◆ **Provided data**
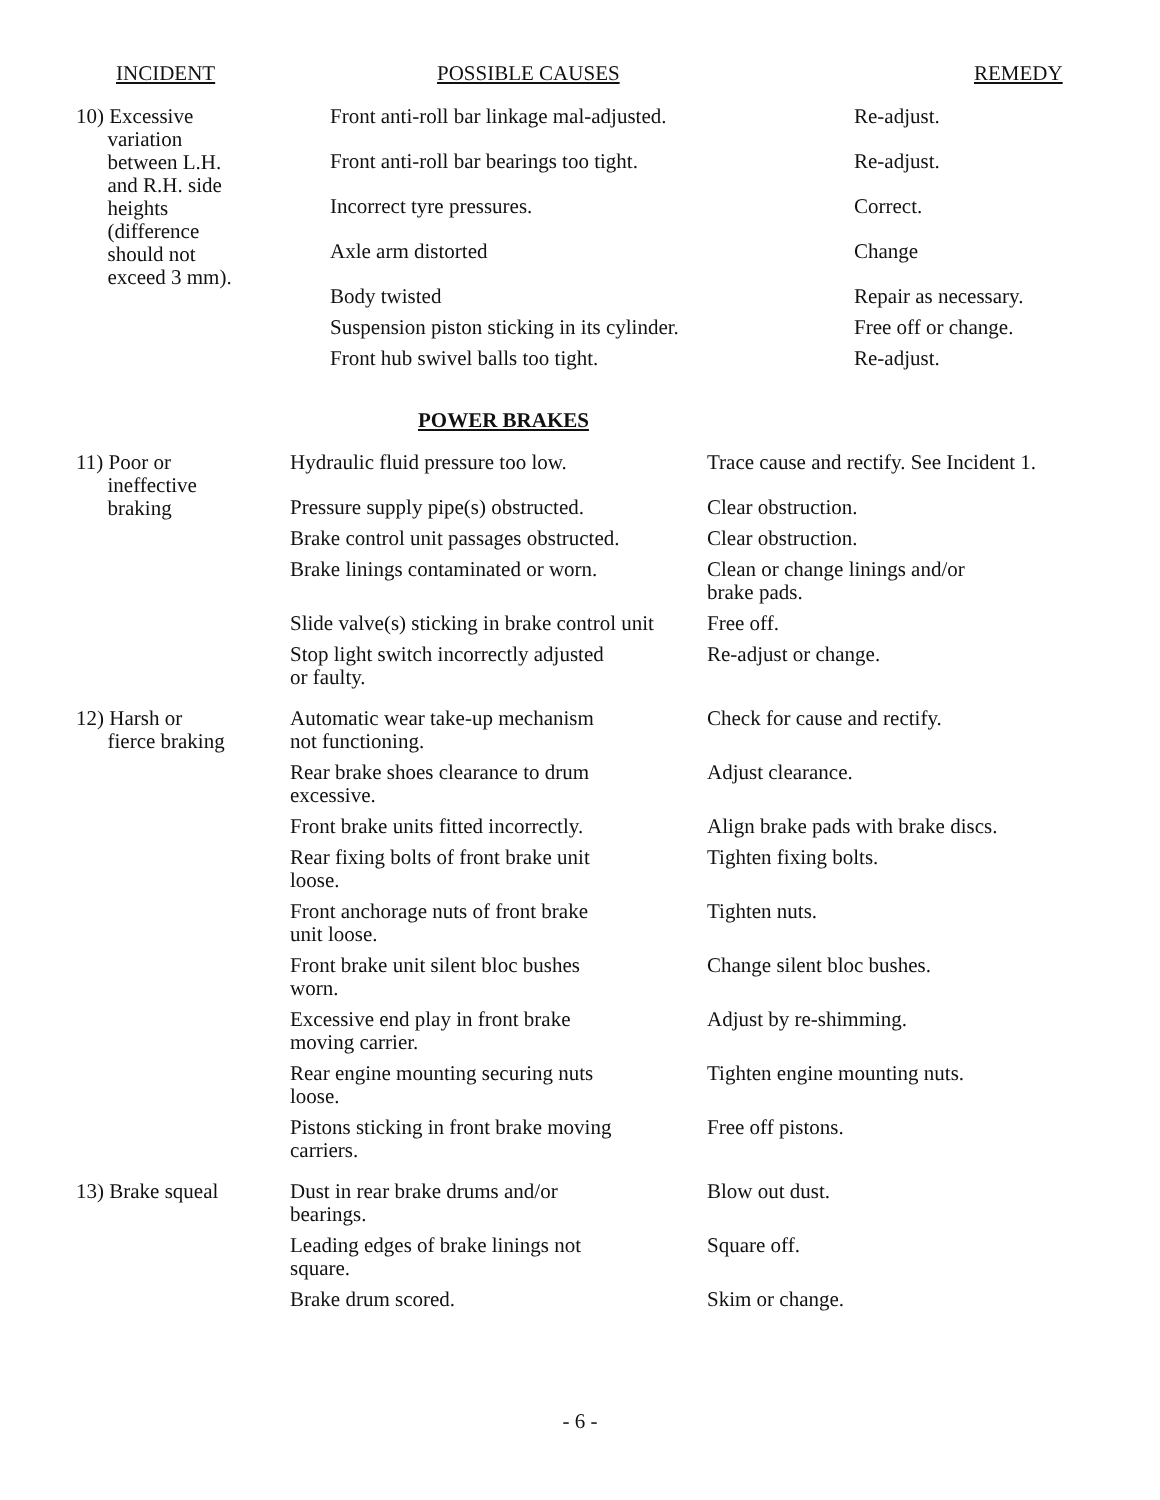| INCIDENT | POSSIBLE CAUSES | REMEDY |
| --- | --- | --- |
| 10) Excessive variation between L.H. and R.H. side heights (difference should not exceed 3 mm). | Front anti-roll bar linkage mal-adjusted. | Re-adjust. |
| | Front anti-roll bar bearings too tight. | Re-adjust. |
| | Incorrect tyre pressures. | Correct. |
| | Axle arm distorted | Change |
| | Body twisted | Repair as necessary. |
| | Suspension piston sticking in its cylinder. | Free off or change. |
| | Front hub swivel balls too tight. | Re-adjust. |
POWER BRAKES
| 11) Poor or ineffective braking | Hydraulic fluid pressure too low. | Trace cause and rectify. See Incident 1. |
| | Pressure supply pipe(s) obstructed. | Clear obstruction. |
| | Brake control unit passages obstructed. | Clear obstruction. |
| | Brake linings contaminated or worn. | Clean or change linings and/or brake pads. |
| | Slide valve(s) sticking in brake control unit | Free off. |
| | Stop light switch incorrectly adjusted or faulty. | Re-adjust or change. |
| 12) Harsh or fierce braking | Automatic wear take-up mechanism not functioning. | Check for cause and rectify. |
| | Rear brake shoes clearance to drum excessive. | Adjust clearance. |
| | Front brake units fitted incorrectly. | Align brake pads with brake discs. |
| | Rear fixing bolts of front brake unit loose. | Tighten fixing bolts. |
| | Front anchorage nuts of front brake unit loose. | Tighten nuts. |
| | Front brake unit silent bloc bushes worn. | Change silent bloc bushes. |
| | Excessive end play in front brake moving carrier. | Adjust by re-shimming. |
| | Rear engine mounting securing nuts loose. | Tighten engine mounting nuts. |
| | Pistons sticking in front brake moving carriers. | Free off pistons. |
| 13) Brake squeal | Dust in rear brake drums and/or bearings. | Blow out dust. |
| | Leading edges of brake linings not square. | Square off. |
| | Brake drum scored. | Skim or change. |
- 6 -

◆ **Task to complete**
Reproduce each line in the listing above that mentions the string "anti".

◆ **Solution**
| 10) Excessive variation between L.H. and R.H. side heights (difference should not exceed 3 mm). | Front anti-roll bar linkage mal-adjusted. | Re-adjust. |
| | Front anti-roll bar bearings too tight. | Re-adjust. |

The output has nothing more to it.